Stored data entries

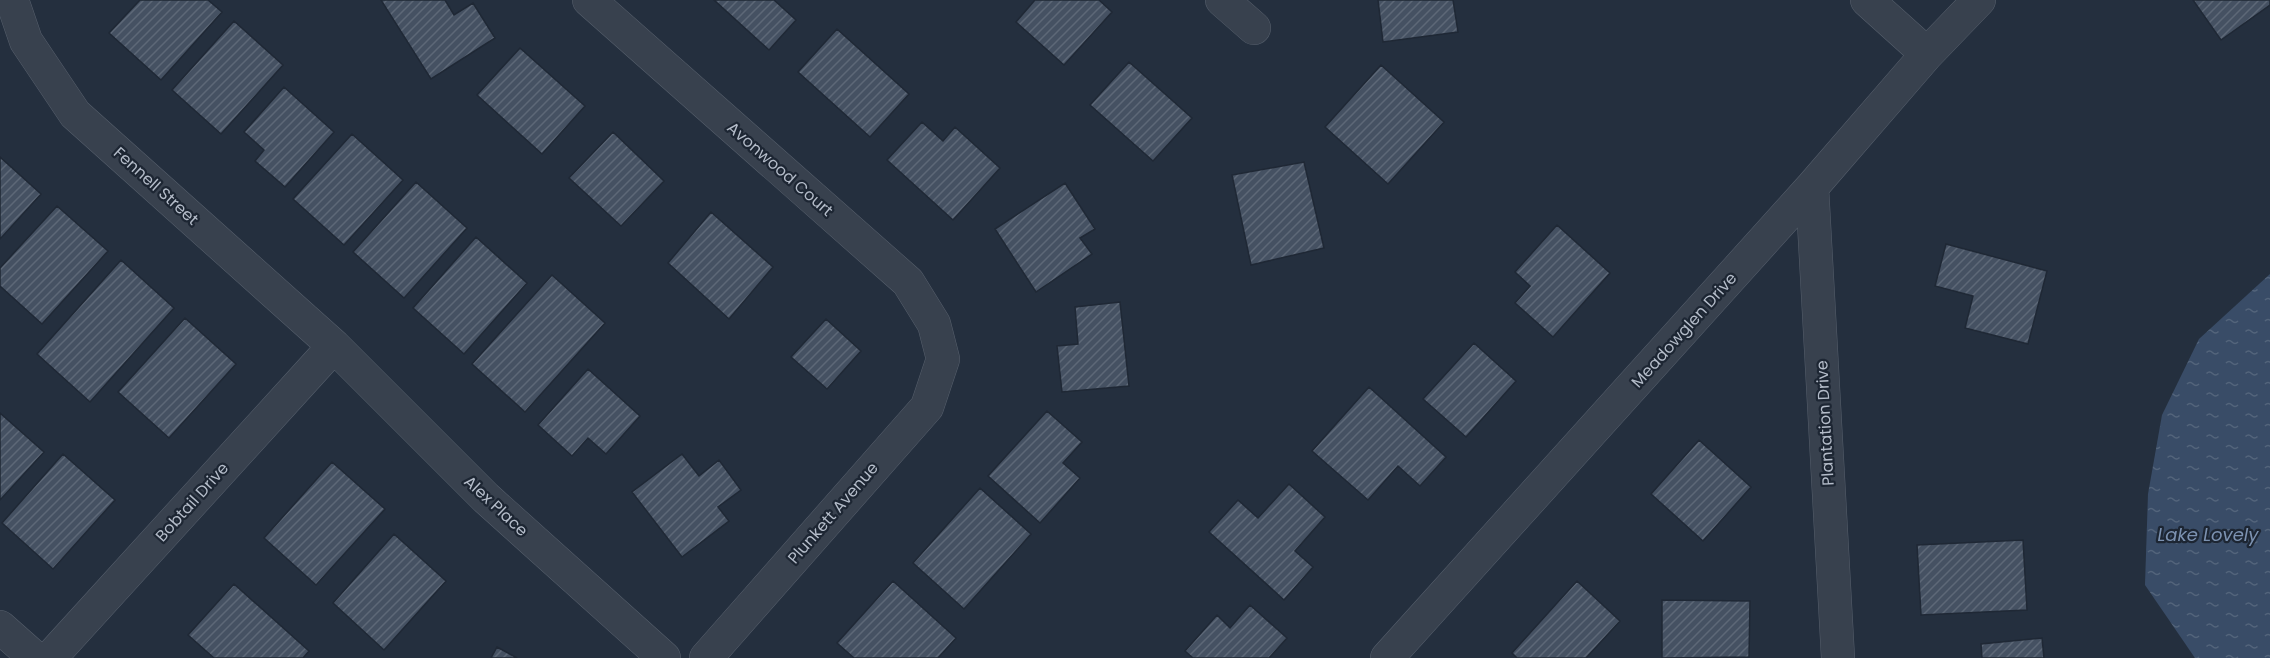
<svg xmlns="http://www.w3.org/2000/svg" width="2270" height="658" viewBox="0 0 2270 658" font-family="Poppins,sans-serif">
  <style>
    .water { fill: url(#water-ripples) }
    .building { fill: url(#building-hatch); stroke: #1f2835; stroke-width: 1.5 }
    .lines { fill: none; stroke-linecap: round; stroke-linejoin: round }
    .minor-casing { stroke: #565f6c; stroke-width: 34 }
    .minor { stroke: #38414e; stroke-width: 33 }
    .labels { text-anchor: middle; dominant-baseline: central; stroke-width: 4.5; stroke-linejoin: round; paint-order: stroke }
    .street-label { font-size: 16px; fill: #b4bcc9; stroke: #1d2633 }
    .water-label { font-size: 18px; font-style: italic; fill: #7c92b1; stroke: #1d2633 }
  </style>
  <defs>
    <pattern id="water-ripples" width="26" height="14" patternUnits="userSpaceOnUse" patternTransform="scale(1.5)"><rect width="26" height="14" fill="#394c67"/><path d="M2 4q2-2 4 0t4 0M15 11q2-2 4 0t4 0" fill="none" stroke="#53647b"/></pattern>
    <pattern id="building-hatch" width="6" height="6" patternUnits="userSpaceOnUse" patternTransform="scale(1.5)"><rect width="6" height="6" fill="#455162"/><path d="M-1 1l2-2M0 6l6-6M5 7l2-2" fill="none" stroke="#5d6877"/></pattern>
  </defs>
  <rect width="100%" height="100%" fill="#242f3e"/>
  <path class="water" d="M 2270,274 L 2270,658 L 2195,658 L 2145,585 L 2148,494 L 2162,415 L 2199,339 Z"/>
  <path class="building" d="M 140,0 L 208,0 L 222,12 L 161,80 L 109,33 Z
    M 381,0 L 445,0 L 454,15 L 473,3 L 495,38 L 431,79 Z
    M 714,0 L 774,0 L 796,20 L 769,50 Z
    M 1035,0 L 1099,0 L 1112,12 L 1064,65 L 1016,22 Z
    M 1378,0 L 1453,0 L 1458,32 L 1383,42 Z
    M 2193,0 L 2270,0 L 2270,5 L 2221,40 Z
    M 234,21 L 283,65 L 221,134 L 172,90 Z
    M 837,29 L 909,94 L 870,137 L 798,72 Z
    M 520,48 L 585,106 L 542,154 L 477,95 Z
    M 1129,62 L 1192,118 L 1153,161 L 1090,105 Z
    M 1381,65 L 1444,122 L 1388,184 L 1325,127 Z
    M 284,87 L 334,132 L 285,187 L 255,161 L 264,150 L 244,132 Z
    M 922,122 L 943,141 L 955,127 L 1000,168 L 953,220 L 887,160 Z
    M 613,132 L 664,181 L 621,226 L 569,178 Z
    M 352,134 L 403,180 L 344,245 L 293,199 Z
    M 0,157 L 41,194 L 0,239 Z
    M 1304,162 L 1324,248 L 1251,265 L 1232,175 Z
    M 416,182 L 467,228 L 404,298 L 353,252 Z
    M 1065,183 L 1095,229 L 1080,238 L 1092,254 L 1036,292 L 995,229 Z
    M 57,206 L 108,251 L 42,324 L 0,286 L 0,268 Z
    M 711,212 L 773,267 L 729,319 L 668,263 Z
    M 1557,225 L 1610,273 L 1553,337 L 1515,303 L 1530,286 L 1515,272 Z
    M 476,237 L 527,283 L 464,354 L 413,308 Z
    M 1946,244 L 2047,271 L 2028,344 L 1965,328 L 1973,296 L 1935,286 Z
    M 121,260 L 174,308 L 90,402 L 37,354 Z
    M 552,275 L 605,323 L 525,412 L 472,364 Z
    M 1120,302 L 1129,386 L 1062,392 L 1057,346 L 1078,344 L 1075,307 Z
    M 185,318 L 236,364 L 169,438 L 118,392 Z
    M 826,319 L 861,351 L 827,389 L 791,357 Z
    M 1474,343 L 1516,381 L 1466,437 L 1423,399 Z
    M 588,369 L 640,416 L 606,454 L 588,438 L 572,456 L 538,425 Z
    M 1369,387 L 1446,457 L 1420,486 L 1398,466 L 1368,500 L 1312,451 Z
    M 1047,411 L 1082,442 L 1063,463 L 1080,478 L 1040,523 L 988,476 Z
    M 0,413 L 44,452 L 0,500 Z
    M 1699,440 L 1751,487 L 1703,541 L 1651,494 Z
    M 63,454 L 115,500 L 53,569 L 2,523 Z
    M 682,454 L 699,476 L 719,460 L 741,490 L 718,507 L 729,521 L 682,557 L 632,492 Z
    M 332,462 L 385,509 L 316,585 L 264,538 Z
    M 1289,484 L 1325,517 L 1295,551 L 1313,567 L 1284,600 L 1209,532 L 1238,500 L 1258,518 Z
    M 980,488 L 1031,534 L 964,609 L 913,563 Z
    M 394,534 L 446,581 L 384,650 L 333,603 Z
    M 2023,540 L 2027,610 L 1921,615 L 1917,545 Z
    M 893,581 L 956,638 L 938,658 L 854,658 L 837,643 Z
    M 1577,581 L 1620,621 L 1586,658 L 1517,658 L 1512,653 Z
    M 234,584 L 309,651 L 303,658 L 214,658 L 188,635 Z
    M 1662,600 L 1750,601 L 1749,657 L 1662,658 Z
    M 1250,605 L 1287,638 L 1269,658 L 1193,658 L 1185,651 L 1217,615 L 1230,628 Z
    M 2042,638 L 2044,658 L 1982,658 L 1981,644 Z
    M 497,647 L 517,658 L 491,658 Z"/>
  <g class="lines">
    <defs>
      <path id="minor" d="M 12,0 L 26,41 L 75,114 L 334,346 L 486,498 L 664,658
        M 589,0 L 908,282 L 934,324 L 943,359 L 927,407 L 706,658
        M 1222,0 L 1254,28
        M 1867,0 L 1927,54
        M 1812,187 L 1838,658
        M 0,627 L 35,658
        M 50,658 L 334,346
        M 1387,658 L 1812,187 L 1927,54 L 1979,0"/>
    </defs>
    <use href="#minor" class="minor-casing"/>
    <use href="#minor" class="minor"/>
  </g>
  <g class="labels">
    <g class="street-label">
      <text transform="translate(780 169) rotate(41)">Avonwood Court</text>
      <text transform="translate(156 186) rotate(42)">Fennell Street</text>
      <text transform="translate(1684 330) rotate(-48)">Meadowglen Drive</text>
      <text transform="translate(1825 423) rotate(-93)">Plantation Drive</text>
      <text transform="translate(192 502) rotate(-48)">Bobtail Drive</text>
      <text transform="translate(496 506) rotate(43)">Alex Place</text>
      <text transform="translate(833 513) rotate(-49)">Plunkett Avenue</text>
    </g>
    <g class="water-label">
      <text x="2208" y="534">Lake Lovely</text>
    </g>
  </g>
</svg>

**Problem details:** Write out all the entries word for word, but skip any images.

**Output for this task:**
<svg xmlns="http://www.w3.org/2000/svg" width="2270" height="658" viewBox="0 0 2270 658" font-family="Poppins,sans-serif">
  <style>
    .water { fill: url(#water-ripples) }
    .building { fill: url(#building-hatch); stroke: #1f2835; stroke-width: 1.5 }
    .lines { fill: none; stroke-linecap: round; stroke-linejoin: round }
    .minor-casing { stroke: #565f6c; stroke-width: 34 }
    .minor { stroke: #38414e; stroke-width: 33 }
    .labels { text-anchor: middle; dominant-baseline: central; stroke-width: 4.5; stroke-linejoin: round; paint-order: stroke }
    .street-label { font-size: 16px; fill: #b4bcc9; stroke: #1d2633 }
    .water-label { font-size: 18px; font-style: italic; fill: #7c92b1; stroke: #1d2633 }
  </style>
  <defs>
    <pattern id="water-ripples" width="26" height="14" patternUnits="userSpaceOnUse" patternTransform="scale(1.5)"><rect width="26" height="14" fill="#394c67"/><path d="M2 4q2-2 4 0t4 0M15 11q2-2 4 0t4 0" fill="none" stroke="#53647b"/></pattern>
    <pattern id="building-hatch" width="6" height="6" patternUnits="userSpaceOnUse" patternTransform="scale(1.5)"><rect width="6" height="6" fill="#455162"/><path d="M-1 1l2-2M0 6l6-6M5 7l2-2" fill="none" stroke="#5d6877"/></pattern>
  </defs>
  <rect width="100%" height="100%" fill="#242f3e"/>
  <path class="water" d="M 2270,274 L 2270,658 L 2195,658 L 2145,585 L 2148,494 L 2162,415 L 2199,339 Z"/>
  <path class="building" d="M 140,0 L 208,0 L 222,12 L 161,80 L 109,33 Z
    M 381,0 L 445,0 L 454,15 L 473,3 L 495,38 L 431,79 Z
    M 714,0 L 774,0 L 796,20 L 769,50 Z
    M 1035,0 L 1099,0 L 1112,12 L 1064,65 L 1016,22 Z
    M 1378,0 L 1453,0 L 1458,32 L 1383,42 Z
    M 2193,0 L 2270,0 L 2270,5 L 2221,40 Z
    M 234,21 L 283,65 L 221,134 L 172,90 Z
    M 837,29 L 909,94 L 870,137 L 798,72 Z
    M 520,48 L 585,106 L 542,154 L 477,95 Z
    M 1129,62 L 1192,118 L 1153,161 L 1090,105 Z
    M 1381,65 L 1444,122 L 1388,184 L 1325,127 Z
    M 284,87 L 334,132 L 285,187 L 255,161 L 264,150 L 244,132 Z
    M 922,122 L 943,141 L 955,127 L 1000,168 L 953,220 L 887,160 Z
    M 613,132 L 664,181 L 621,226 L 569,178 Z
    M 352,134 L 403,180 L 344,245 L 293,199 Z
    M 0,157 L 41,194 L 0,239 Z
    M 1304,162 L 1324,248 L 1251,265 L 1232,175 Z
    M 416,182 L 467,228 L 404,298 L 353,252 Z
    M 1065,183 L 1095,229 L 1080,238 L 1092,254 L 1036,292 L 995,229 Z
    M 57,206 L 108,251 L 42,324 L 0,286 L 0,268 Z
    M 711,212 L 773,267 L 729,319 L 668,263 Z
    M 1557,225 L 1610,273 L 1553,337 L 1515,303 L 1530,286 L 1515,272 Z
    M 476,237 L 527,283 L 464,354 L 413,308 Z
    M 1946,244 L 2047,271 L 2028,344 L 1965,328 L 1973,296 L 1935,286 Z
    M 121,260 L 174,308 L 90,402 L 37,354 Z
    M 552,275 L 605,323 L 525,412 L 472,364 Z
    M 1120,302 L 1129,386 L 1062,392 L 1057,346 L 1078,344 L 1075,307 Z
    M 185,318 L 236,364 L 169,438 L 118,392 Z
    M 826,319 L 861,351 L 827,389 L 791,357 Z
    M 1474,343 L 1516,381 L 1466,437 L 1423,399 Z
    M 588,369 L 640,416 L 606,454 L 588,438 L 572,456 L 538,425 Z
    M 1369,387 L 1446,457 L 1420,486 L 1398,466 L 1368,500 L 1312,451 Z
    M 1047,411 L 1082,442 L 1063,463 L 1080,478 L 1040,523 L 988,476 Z
    M 0,413 L 44,452 L 0,500 Z
    M 1699,440 L 1751,487 L 1703,541 L 1651,494 Z
    M 63,454 L 115,500 L 53,569 L 2,523 Z
    M 682,454 L 699,476 L 719,460 L 741,490 L 718,507 L 729,521 L 682,557 L 632,492 Z
    M 332,462 L 385,509 L 316,585 L 264,538 Z
    M 1289,484 L 1325,517 L 1295,551 L 1313,567 L 1284,600 L 1209,532 L 1238,500 L 1258,518 Z
    M 980,488 L 1031,534 L 964,609 L 913,563 Z
    M 394,534 L 446,581 L 384,650 L 333,603 Z
    M 2023,540 L 2027,610 L 1921,615 L 1917,545 Z
    M 893,581 L 956,638 L 938,658 L 854,658 L 837,643 Z
    M 1577,581 L 1620,621 L 1586,658 L 1517,658 L 1512,653 Z
    M 234,584 L 309,651 L 303,658 L 214,658 L 188,635 Z
    M 1662,600 L 1750,601 L 1749,657 L 1662,658 Z
    M 1250,605 L 1287,638 L 1269,658 L 1193,658 L 1185,651 L 1217,615 L 1230,628 Z
    M 2042,638 L 2044,658 L 1982,658 L 1981,644 Z
    M 497,647 L 517,658 L 491,658 Z"/>
  <g class="lines">
    <defs>
      <path id="minor" d="M 12,0 L 26,41 L 75,114 L 334,346 L 486,498 L 664,658
        M 589,0 L 908,282 L 934,324 L 943,359 L 927,407 L 706,658
        M 1222,0 L 1254,28
        M 1867,0 L 1927,54
        M 1812,187 L 1838,658
        M 0,627 L 35,658
        M 50,658 L 334,346
        M 1387,658 L 1812,187 L 1927,54 L 1979,0"/>
    </defs>
    <use href="#minor" class="minor-casing"/>
    <use href="#minor" class="minor"/>
  </g>
  <g class="labels">
    <g class="street-label">
      <text transform="translate(780 169) rotate(41)">Avonwood Court</text>
      <text transform="translate(156 186) rotate(42)">Fennell Street</text>
      <text transform="translate(1684 330) rotate(-48)">Meadowglen Drive</text>
      <text transform="translate(1825 423) rotate(-93)">Plantation Drive</text>
      <text transform="translate(192 502) rotate(-48)">Bobtail Drive</text>
      <text transform="translate(496 506) rotate(43)">Alex Place</text>
      <text transform="translate(833 513) rotate(-49)">Plunkett Avenue</text>
    </g>
    <g class="water-label">
      <text x="2208" y="534">Lake Lovely</text>
    </g>
  </g>
</svg>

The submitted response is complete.